Getting Started with Governing your Lakehouse for AI use-cases

Vino Duraisamy

This guide walks you through setting up a governed data lakehouse with Apache Iceberg tables in Snowflake, implementing data governance policies, establishing data quality monitoring, and creating an AI agent for natural language data exploration.

Overview

What You'll Build

In this guide, you will build an end-to-end governed data lakehouse for Amazon Product Reviews Analytics.

We will cover key aspects of building a production-ready, AI-enabled data lakehouse that combines open table formats with enterprise governance. You'll create a complete solution that:

  1. Connects to external Iceberg data stored in Amazon S3
  2. Implements fine-grained access controls with row-level security and data masking
  3. Monitors data quality with automated metric functions
  4. Enables natural language queries through a Cortex AI Agent
Governed Lakehouse Architecture

What You'll Learn

In this guide, you will learn:

  • How to configure Apache Iceberg tables with external cloud storage
  • How to implement enterprise-grade data governance on open table formats
    • Row Access Policies for role-based row filtering
    • Dynamic Data Masking for sensitive column protection
    • Object Tagging for data classification and compliance
  • How to monitor data quality with Data Metric Functions (DMFs)
    • Creating custom quality metrics
    • Scheduling automated quality checks
  • How to build AI-powered data access with Cortex Agents
    • Semantic model design for text-to-SQL
    • Agent creation and configuration

What is Apache Iceberg?

Apache Iceberg is an open table format designed for huge analytic datasets.
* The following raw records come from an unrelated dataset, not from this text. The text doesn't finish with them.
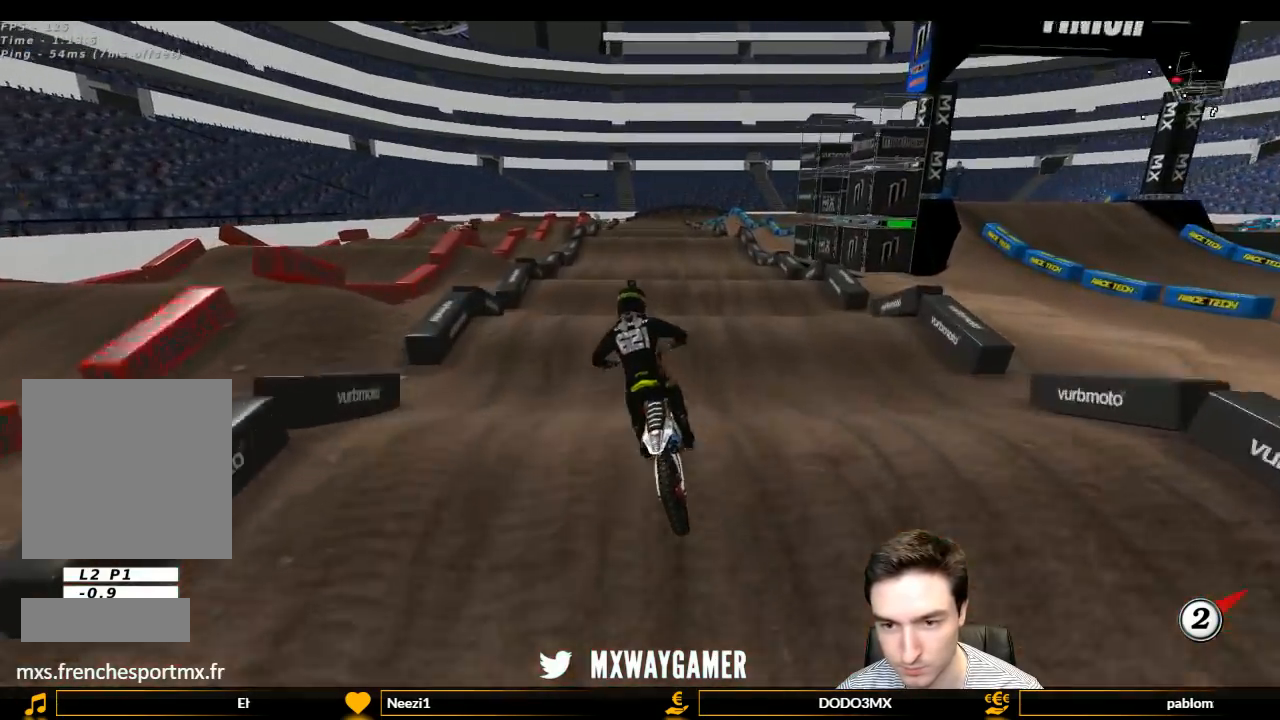
{"buttons": ["R2"], "left_stick": "down-right", "right_stick": "center", "events": [[400, "left_stick", "down-right"]]}
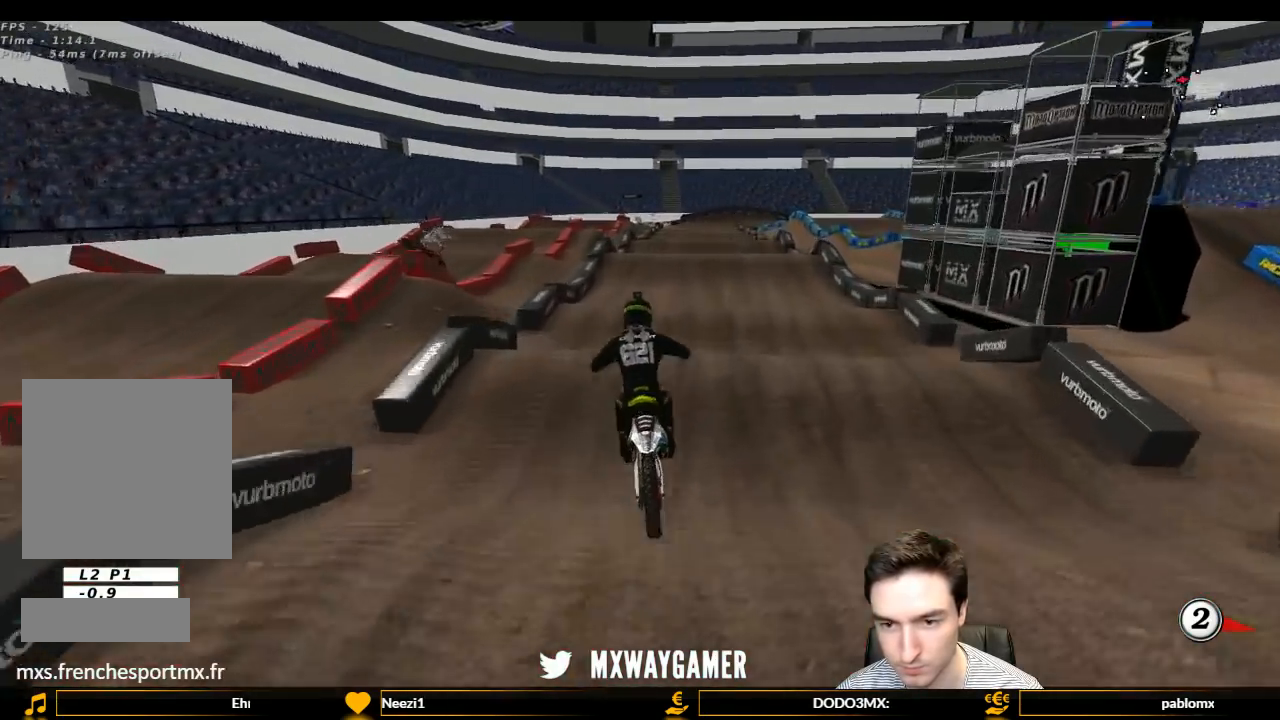
{"buttons": ["R2"], "left_stick": "center", "right_stick": "center", "events": [[133, "left_stick", "center"]]}
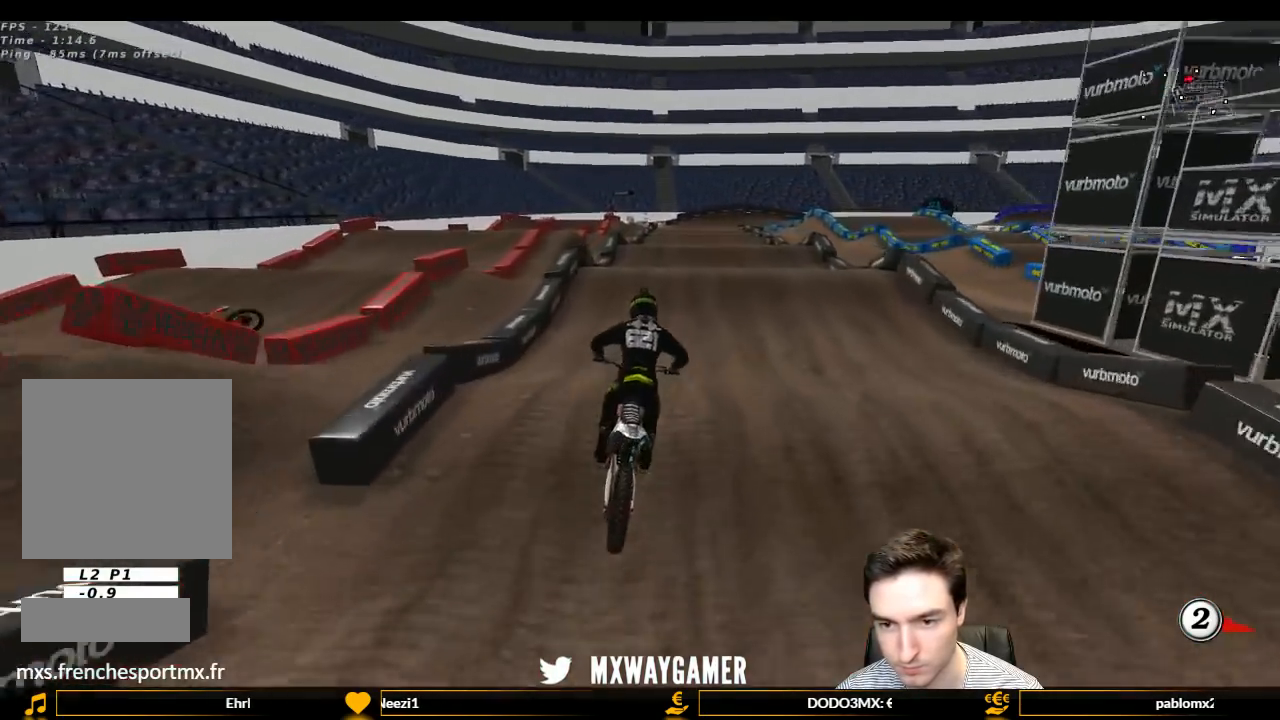
{"buttons": [], "left_stick": "down-left", "right_stick": "center", "events": [[333, "R2", "up"], [367, "left_stick", "down-left"]]}
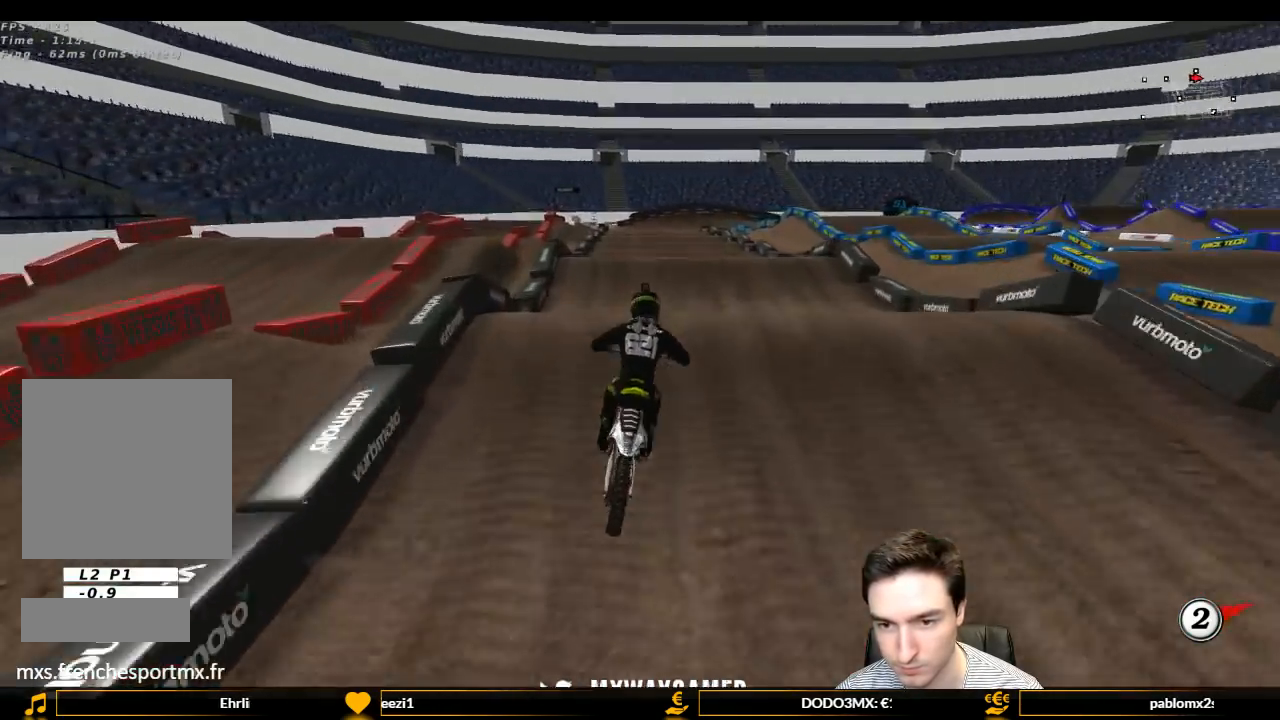
{"buttons": [], "left_stick": "down", "right_stick": "center", "events": [[133, "R2", "down"], [200, "left_stick", "down"], [433, "R2", "up"]]}
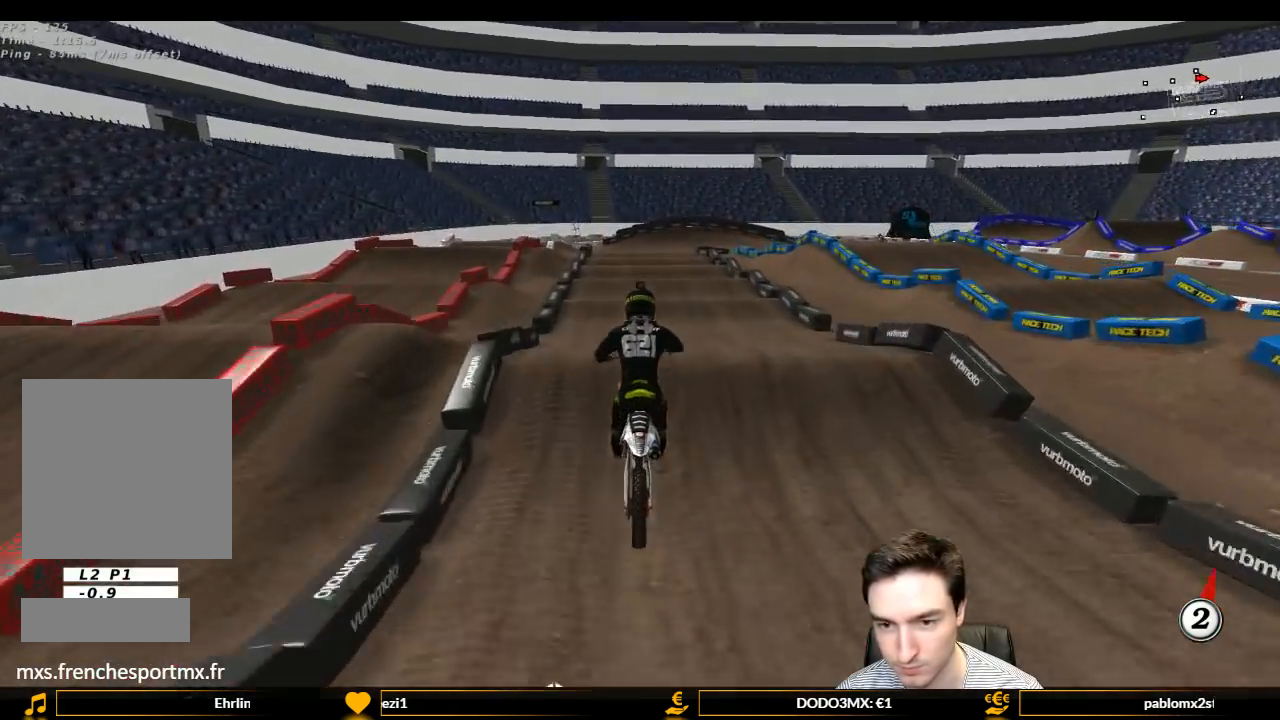
{"buttons": ["R2"], "left_stick": "center", "right_stick": "center", "events": [[133, "left_stick", "down-left"], [167, "R2", "down"], [267, "left_stick", "center"], [367, "B", "down"], [467, "B", "up"]]}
It provides:

  • ACID transactions - Reliable operations with atomicity, consistency, isolation, and durability
  • Schema evolution - Add, rename, or remove columns without rewriting data
  • Hidden partitioning - Automatic partition management without user-visible partition columns
  • Time travel - Query data at any point in time using snapshots

What are Iceberg Tables in Snowflake?

Iceberg tables in Snowflake combine the performance and query semantics of native Snowflake tables with external cloud storage that you manage. They are ideal for:

  • Existing data lakes you cannot (or choose not to) migrate
  • Multi-engine architectures where multiple compute engines access the same data
  • Cost optimization by leveraging your own cloud storage

Iceberg Tables - Key Concepts

External Volume:

  • Account-level object connecting Snowflake to your cloud storage
  • Stores IAM credentials for secure access
  • Supports S3, GCS, and Azure Blob Storage

Catalog Integration:

  • Defines how Snowflake interacts with Iceberg metadata
  • Options: Snowflake-managed, AWS Glue, or object store catalogs

Metadata Management:

  • Iceberg uses manifest files to track data files
  • Snowflake reads metadata to understand table structure
  • Enables features like schema evolution and time travel

What is Snowflake Data Governance?

Snowflake provides a comprehensive suite of governance features that work seamlessly with Iceberg tables:

Row Access Policies

Row-level security that filters rows at query time based on user context:

  • Dynamic filtering based on CURRENT_ROLE(), CURRENT_USER(), or custom logic
  • No data duplication - single table serves multiple audiences
  • Transparent to queries - users write normal SQL

Dynamic Data Masking

Column-level security that transforms sensitive data at query time:

  • Role-based visibility - privileged users see real data
  • Multiple masking patterns - full mask, partial mask, tokenization
  • Applied dynamically - original data unchanged

Object Tagging

Classification system for organizing and governing data:

  • Hierarchical tags - apply to databases, schemas, tables, columns
  • Tag-based policies - link masking policies to tags
  • Compliance tracking - identify PII, sensitivity levels

What are Data Metric Functions?

Data Metric Functions (DMFs) measure the state and integrity of your data. They enable:

Automated Quality Monitoring:

  • Schedule quality checks to run automatically
  • Results stored in dedicated event tables
  • Alert on quality threshold violations

Built-in and Custom Metrics:

  • System DMFs - NULL count, duplicate count, uniqueness, freshness
  • Custom DMFs - Define your own quality rules with SQL

Serverless Execution:

  • No warehouse management required
  • Snowflake handles compute automatically
  • Pay only for scheduled executions

What are Cortex Agents?

Cortex Agents are AI-powered assistants that orchestrate across multiple tools to answer questions and perform tasks.

Semantic Model:

  • YAML definition of your data's business meaning
  • Dimensions, measures, and time dimensions
  • Synonyms for natural language understanding
  • Verified queries for accuracy

Prerequisites

Snowflake Requirements

RequirementDetails
Snowflake AccountSnowflake Free Trial Account
EditionEnterprise Edition or higher (required for governance features)
RoleACCOUNTADMIN or equivalent privileges
Cloud RegionAWS US-WEST-2 (Snowflake instance should be in the same region as your AWS instance)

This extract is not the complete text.